Joto and Cara are listed as the primary contacts for traders looking for traders on the site and, according to the text of the site, it appears to be hosted in Hong Kong. The Whois records for the domain, however, have it through a registrar in France and the site is anonymized and protected by the DDoS protection service CloudFlare.

The website hosted a trading forum used to facilitate the trade of items form Valve’s wildly popular team-based first person shooter video game, Team Fortress 2. The game is best known for Valve’s decision to offer cosmetic items for a cost, jokingly known as “the hat economy” of TF2, which has led Valve in showing how much money can be made simply selling virtual items. In 2011 an analyst pegged that revenue at over $50 million.

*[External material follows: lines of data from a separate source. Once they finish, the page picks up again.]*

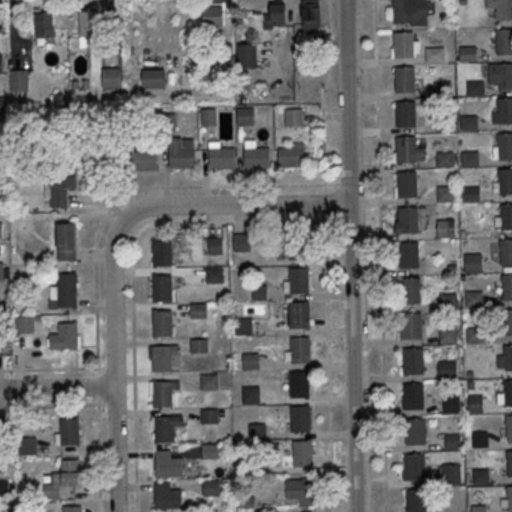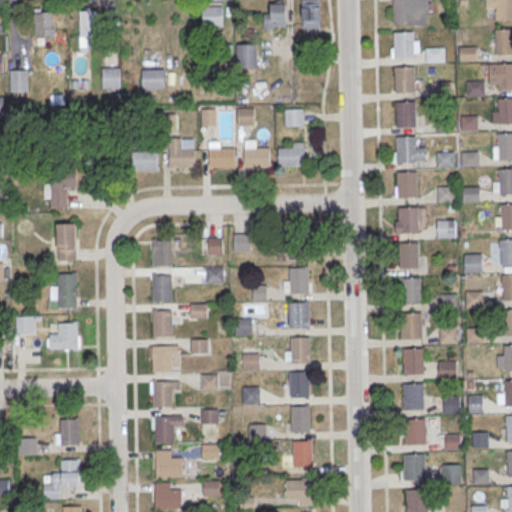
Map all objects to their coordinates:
building: (0, 1)
building: (499, 9)
building: (403, 10)
building: (409, 12)
building: (212, 14)
building: (310, 14)
building: (275, 17)
building: (43, 26)
building: (87, 27)
building: (503, 40)
building: (404, 44)
building: (405, 44)
building: (467, 52)
building: (467, 52)
building: (434, 53)
building: (435, 53)
building: (246, 57)
building: (1, 61)
building: (110, 75)
building: (499, 75)
building: (110, 77)
building: (152, 77)
building: (404, 78)
building: (153, 79)
building: (405, 79)
building: (18, 80)
building: (19, 81)
building: (474, 87)
building: (475, 87)
building: (442, 88)
road: (323, 94)
building: (1, 104)
building: (502, 110)
building: (405, 113)
building: (406, 113)
building: (245, 115)
building: (208, 116)
building: (293, 116)
road: (377, 116)
building: (209, 117)
building: (246, 117)
building: (294, 117)
building: (169, 121)
building: (468, 121)
building: (468, 122)
building: (444, 123)
building: (503, 144)
building: (504, 146)
building: (407, 149)
building: (409, 149)
building: (181, 151)
building: (255, 154)
building: (290, 154)
building: (180, 155)
building: (220, 155)
building: (222, 157)
building: (257, 157)
building: (291, 157)
building: (469, 157)
building: (445, 158)
building: (469, 158)
building: (144, 159)
building: (445, 159)
building: (145, 160)
building: (503, 179)
building: (505, 181)
road: (343, 183)
building: (406, 183)
building: (407, 184)
building: (59, 186)
road: (135, 190)
building: (445, 193)
building: (445, 193)
building: (470, 193)
building: (470, 193)
road: (324, 200)
building: (503, 215)
building: (506, 216)
building: (406, 218)
road: (343, 220)
building: (408, 220)
building: (445, 227)
building: (446, 227)
building: (1, 229)
building: (65, 241)
building: (66, 241)
building: (241, 241)
building: (242, 243)
building: (215, 244)
road: (111, 250)
building: (505, 250)
building: (162, 252)
building: (163, 252)
building: (505, 252)
building: (408, 254)
building: (410, 254)
road: (350, 255)
building: (472, 262)
building: (473, 262)
road: (132, 269)
building: (1, 270)
building: (1, 271)
building: (215, 275)
building: (297, 279)
building: (299, 280)
building: (506, 286)
building: (507, 286)
building: (161, 287)
building: (163, 288)
building: (410, 290)
building: (410, 290)
building: (64, 291)
building: (67, 291)
building: (260, 292)
building: (474, 298)
building: (474, 298)
building: (448, 300)
building: (198, 310)
building: (199, 310)
building: (2, 312)
building: (298, 314)
building: (299, 315)
building: (507, 321)
building: (162, 322)
building: (507, 322)
building: (163, 323)
building: (24, 324)
building: (411, 325)
building: (411, 325)
building: (243, 326)
building: (243, 327)
building: (447, 333)
building: (448, 333)
building: (68, 334)
building: (473, 334)
building: (474, 334)
building: (65, 337)
building: (199, 344)
building: (199, 346)
building: (1, 348)
building: (298, 349)
building: (300, 350)
building: (162, 356)
building: (505, 357)
building: (508, 357)
building: (161, 359)
building: (413, 359)
building: (250, 360)
building: (413, 360)
building: (251, 361)
road: (327, 362)
road: (52, 368)
road: (109, 368)
building: (446, 368)
building: (447, 369)
road: (385, 370)
building: (209, 381)
building: (209, 382)
building: (299, 383)
road: (98, 385)
building: (299, 385)
road: (57, 388)
building: (163, 392)
building: (508, 392)
building: (505, 393)
building: (163, 394)
building: (250, 394)
building: (251, 395)
building: (412, 395)
building: (413, 396)
road: (110, 403)
building: (450, 403)
building: (475, 403)
building: (475, 403)
road: (53, 404)
building: (450, 404)
building: (209, 415)
building: (209, 416)
building: (299, 417)
building: (300, 419)
building: (165, 426)
building: (508, 426)
building: (508, 428)
building: (165, 429)
building: (415, 430)
building: (68, 431)
building: (70, 431)
building: (257, 431)
building: (415, 431)
building: (479, 438)
building: (480, 438)
building: (27, 445)
building: (210, 451)
building: (302, 452)
road: (98, 453)
building: (509, 462)
building: (509, 463)
building: (167, 464)
building: (168, 465)
building: (413, 466)
building: (414, 467)
building: (71, 473)
building: (450, 473)
building: (452, 475)
building: (480, 475)
building: (480, 475)
building: (61, 477)
building: (4, 485)
building: (211, 487)
building: (299, 490)
building: (300, 491)
building: (166, 496)
building: (167, 497)
building: (507, 497)
building: (416, 499)
building: (509, 499)
building: (416, 500)
building: (247, 501)
building: (71, 508)
building: (479, 508)
building: (72, 509)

Tapping into this market, Dispenser.tf—the .tf domain is the country code for the Territory of the French Southern and Antarctic Lands, but it also is the initials of Team Fortress—provided a marketplace for players to buy and sell virtual items in Valve’s game outside of the usual channels.

It’s unknown how much money passed through Dispenser.tf before it was shut down due to this hack; but even if it was a fraction of what Valve sees, it could get considerable, this likely made the site a tasty target for hackers looking for a way in.

The website admins started looking into accepting bitcoin via Dispinser.tf in 2014 and implanted it fairly shortly thereafter. Joto’s discussion on adding bitcoin can be read (Google cache link) in March 2014 about testing a potential system. Security is also discussed.

Perhaps Joto and Cara could have taken a card from their own users on security to have prevented this heist.